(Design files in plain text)
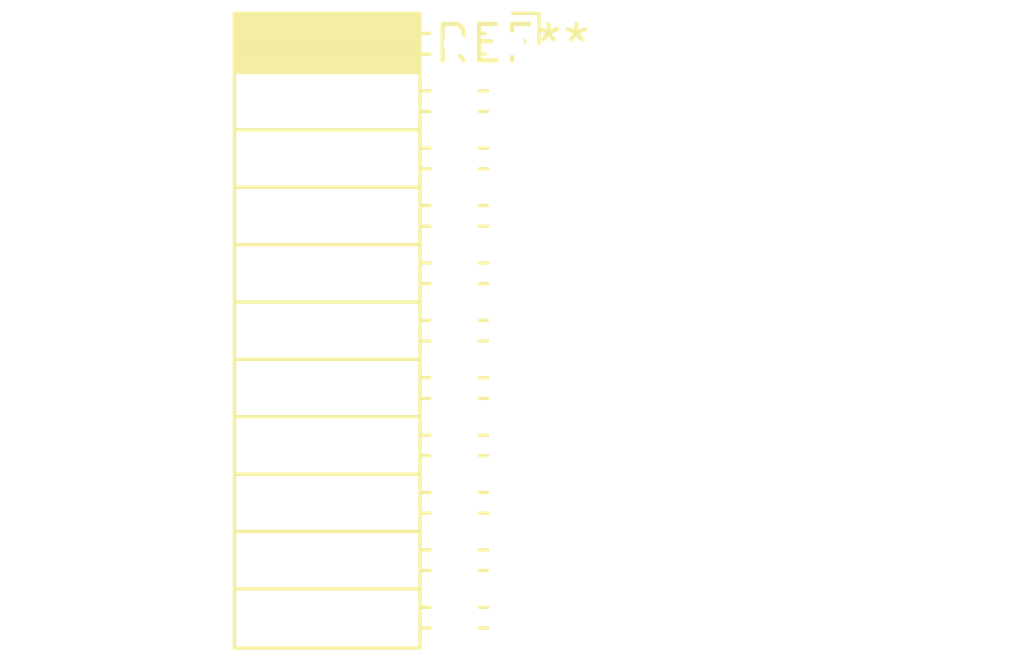
<source format=kicad_pcb>
(kicad_pcb (version 20240108) (generator pcbnew)

  (general
    (thickness 1.6)
  )

  (paper "A4")
  (layers
    (0 "F.Cu" signal)
    (31 "B.Cu" signal)
    (32 "B.Adhes" user "B.Adhesive")
    (33 "F.Adhes" user "F.Adhesive")
    (34 "B.Paste" user)
    (35 "F.Paste" user)
    (36 "B.SilkS" user "B.Silkscreen")
    (37 "F.SilkS" user "F.Silkscreen")
    (38 "B.Mask" user)
    (39 "F.Mask" user)
    (40 "Dwgs.User" user "User.Drawings")
    (41 "Cmts.User" user "User.Comments")
    (42 "Eco1.User" user "User.Eco1")
    (43 "Eco2.User" user "User.Eco2")
    (44 "Edge.Cuts" user)
    (45 "Margin" user)
    (46 "B.CrtYd" user "B.Courtyard")
    (47 "F.CrtYd" user "F.Courtyard")
    (48 "B.Fab" user)
    (49 "F.Fab" user)
    (50 "User.1" user)
    (51 "User.2" user)
    (52 "User.3" user)
    (53 "User.4" user)
    (54 "User.5" user)
    (55 "User.6" user)
    (56 "User.7" user)
    (57 "User.8" user)
    (58 "User.9" user)
  )

  (setup
    (pad_to_mask_clearance 0)
    (pcbplotparams
      (layerselection 0x00010fc_ffffffff)
      (plot_on_all_layers_selection 0x0000000_00000000)
      (disableapertmacros false)
      (usegerberextensions false)
      (usegerberattributes false)
      (usegerberadvancedattributes false)
      (creategerberjobfile false)
      (dashed_line_dash_ratio 12.000000)
      (dashed_line_gap_ratio 3.000000)
      (svgprecision 4)
      (plotframeref false)
      (viasonmask false)
      (mode 1)
      (useauxorigin false)
      (hpglpennumber 1)
      (hpglpenspeed 20)
      (hpglpendiameter 15.000000)
      (dxfpolygonmode false)
      (dxfimperialunits false)
      (dxfusepcbnewfont false)
      (psnegative false)
      (psa4output false)
      (plotreference false)
      (plotvalue false)
      (plotinvisibletext false)
      (sketchpadsonfab false)
      (subtractmaskfromsilk false)
      (outputformat 1)
      (mirror false)
      (drillshape 1)
      (scaleselection 1)
      (outputdirectory "")
    )
  )

  (net 0 "")

  (footprint "PinSocket_2x11_P2.00mm_Horizontal" (layer "F.Cu") (at 0 0))

)

</source>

**Work request:** Print the records again exactly, without the pictures.

**Reply to the exercise:**
<source format=kicad_pcb>
(kicad_pcb (version 20240108) (generator pcbnew)

  (general
    (thickness 1.6)
  )

  (paper "A4")
  (layers
    (0 "F.Cu" signal)
    (31 "B.Cu" signal)
    (32 "B.Adhes" user "B.Adhesive")
    (33 "F.Adhes" user "F.Adhesive")
    (34 "B.Paste" user)
    (35 "F.Paste" user)
    (36 "B.SilkS" user "B.Silkscreen")
    (37 "F.SilkS" user "F.Silkscreen")
    (38 "B.Mask" user)
    (39 "F.Mask" user)
    (40 "Dwgs.User" user "User.Drawings")
    (41 "Cmts.User" user "User.Comments")
    (42 "Eco1.User" user "User.Eco1")
    (43 "Eco2.User" user "User.Eco2")
    (44 "Edge.Cuts" user)
    (45 "Margin" user)
    (46 "B.CrtYd" user "B.Courtyard")
    (47 "F.CrtYd" user "F.Courtyard")
    (48 "B.Fab" user)
    (49 "F.Fab" user)
    (50 "User.1" user)
    (51 "User.2" user)
    (52 "User.3" user)
    (53 "User.4" user)
    (54 "User.5" user)
    (55 "User.6" user)
    (56 "User.7" user)
    (57 "User.8" user)
    (58 "User.9" user)
  )

  (setup
    (pad_to_mask_clearance 0)
    (pcbplotparams
      (layerselection 0x00010fc_ffffffff)
      (plot_on_all_layers_selection 0x0000000_00000000)
      (disableapertmacros false)
      (usegerberextensions false)
      (usegerberattributes false)
      (usegerberadvancedattributes false)
      (creategerberjobfile false)
      (dashed_line_dash_ratio 12.000000)
      (dashed_line_gap_ratio 3.000000)
      (svgprecision 4)
      (plotframeref false)
      (viasonmask false)
      (mode 1)
      (useauxorigin false)
      (hpglpennumber 1)
      (hpglpenspeed 20)
      (hpglpendiameter 15.000000)
      (dxfpolygonmode false)
      (dxfimperialunits false)
      (dxfusepcbnewfont false)
      (psnegative false)
      (psa4output false)
      (plotreference false)
      (plotvalue false)
      (plotinvisibletext false)
      (sketchpadsonfab false)
      (subtractmaskfromsilk false)
      (outputformat 1)
      (mirror false)
      (drillshape 1)
      (scaleselection 1)
      (outputdirectory "")
    )
  )

  (net 0 "")

  (footprint "PinSocket_2x11_P2.00mm_Horizontal" (layer "F.Cu") (at 0 0))

)

</source>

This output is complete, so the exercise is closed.